In more concrete terms, does the Catholic moral tradition have anything to help us discern the signs of the times? Absolutely!
There is a rich tradition of study circles and study weeks that was central to the most robust realizations of social Catholicism, whether in the circles that flourished across Europe after the example of Bishop Wilhelm E. von Ketteler, or in the French Sillon movement led by Marc Sangnier, or in the various forms of Specialized Catholic Action inspired by Joseph Cardinal Cardijn. This thought was also central to Msgr. Reynold Hillenbrand’s integration of the liturgy with the formation of laity for the social apostolate during his rectorship at Mundelein Seminary (1936-44). This approach resulted in a strikingly confident and fruitful Chicago Catholicism in the decades surrounding the Second Vatican Council, which anticipated the vision of the council, even if we have more forgotten it than realized it.

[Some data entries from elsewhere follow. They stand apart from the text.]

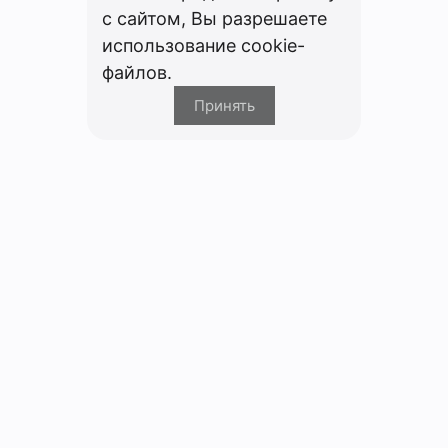
с сайтом, Вы разрешаете
использование cookie-
файлов.
Принять
Компания
О компании
Партнерам
Вакансии
Персональные данные
Политика использования файлов cookie
Покупателям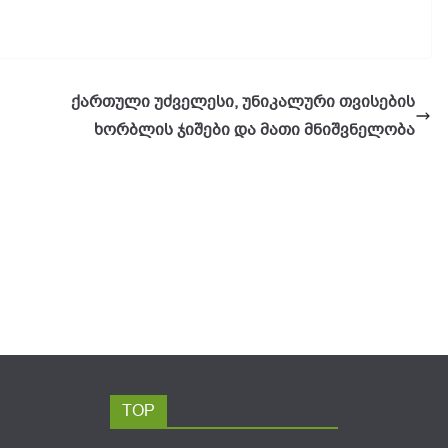
ქართული უძველესი, უნიკალური თვისების
ხორბლის ჯიშები და მათი მნიშვნელობა
TOP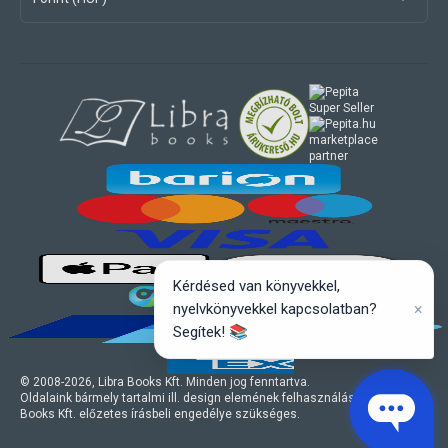
marketplace
partner
Kérdésed van könyvekkel,
×
nyelvkönyvekkel kapcsolatban?
Segítek! 📚
© 2008-
2026
, Libra Books Kft. Minden jog fenntartva.
Oldalaink bármely tartalmi ill. design elemének felhasználásához a Libra
Books Kft. előzetes írásbeli engedélye szükséges.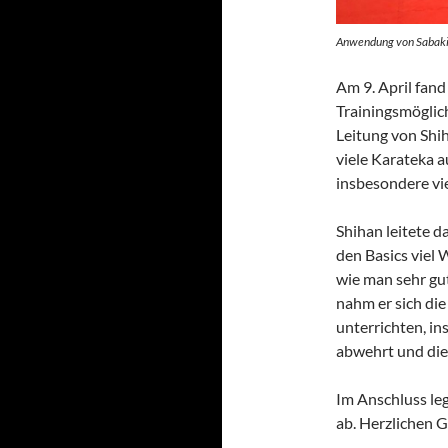
Anwendung von Sabaki 
Am 9. April fan
Trainingsmöglic
Leitung von Sh
viele Karateka a
insbesondere vi
Shihan leitete d
den Basics viel 
wie man sehr gut
nahm er sich die
unterrichten, in
abwehrt und die
Im Anschluss le
ab. Herzlichen G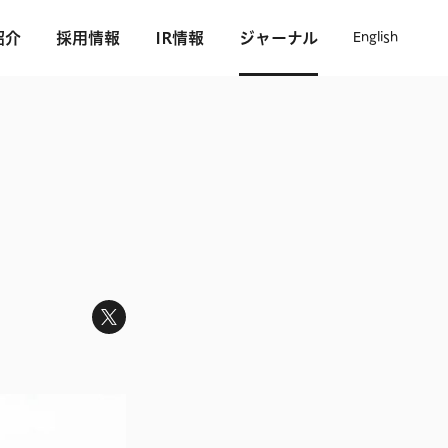
紹介
採用情報
IR情報
ジャーナル
English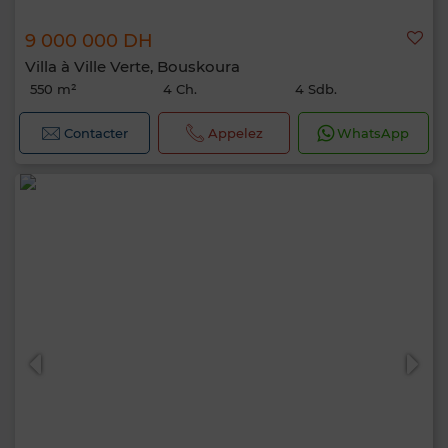
9 000 000 DH
Villa à Ville Verte, Bouskoura
550 m²
4 Ch.
4 Sdb.
Contacter
Appelez
WhatsApp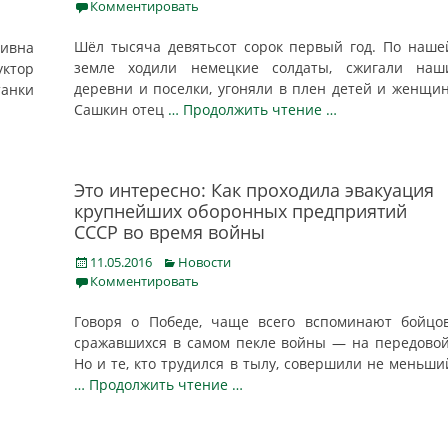
on
Комментировать
Шёл тысяча девятьсот сорок первый год. По наше
тивна
земле ходили немецкие солдаты, сжигали наш
уктор
деревни и поселки, угоняли в плен детей и женщин
танки
Сашкин отец
… Продолжить чтение …
Это интересно: Как проходила эвакуация
крупнейших оборонных предприятий
СССР во время войны
Posted
Categories
11.05.2016
Новости
on
Комментировать
Говоря о Победе, чаще всего вспоминают бойцов
сражавшихся в самом пекле войны — на передовой
Но и те, кто трудился в тылу, совершили не меньши
… Продолжить чтение …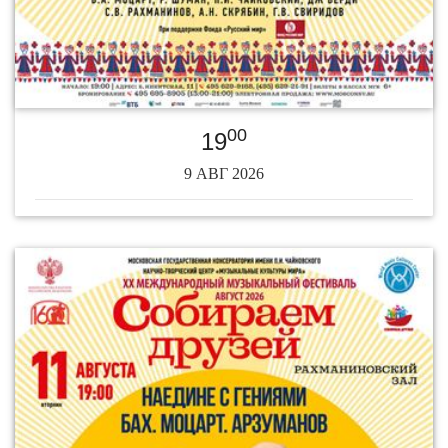
00
19
9 АВГ 2026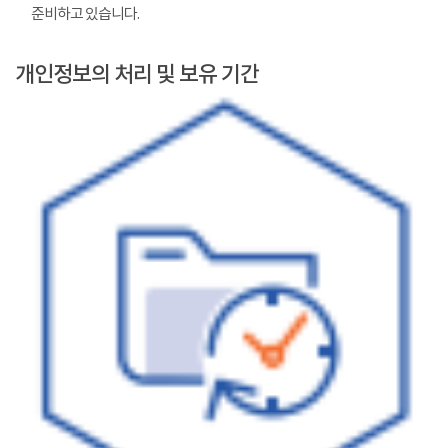
준비하고 있습니다.
개인정보의 처리 및 보유 기간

In this Jubilee Year of Hope, I am confident that the divine help is available if we are willing to be the instruments. If we were to draw on the relevant aspects of the Catholic moral tradition, I think we would be creatively exploring how we can foster understanding about the signs of the times and how we might respond to them. Or we can just avoid looking up.
I will stop here as much of what I have written is treated at greater length through this substack and accompanying volumes.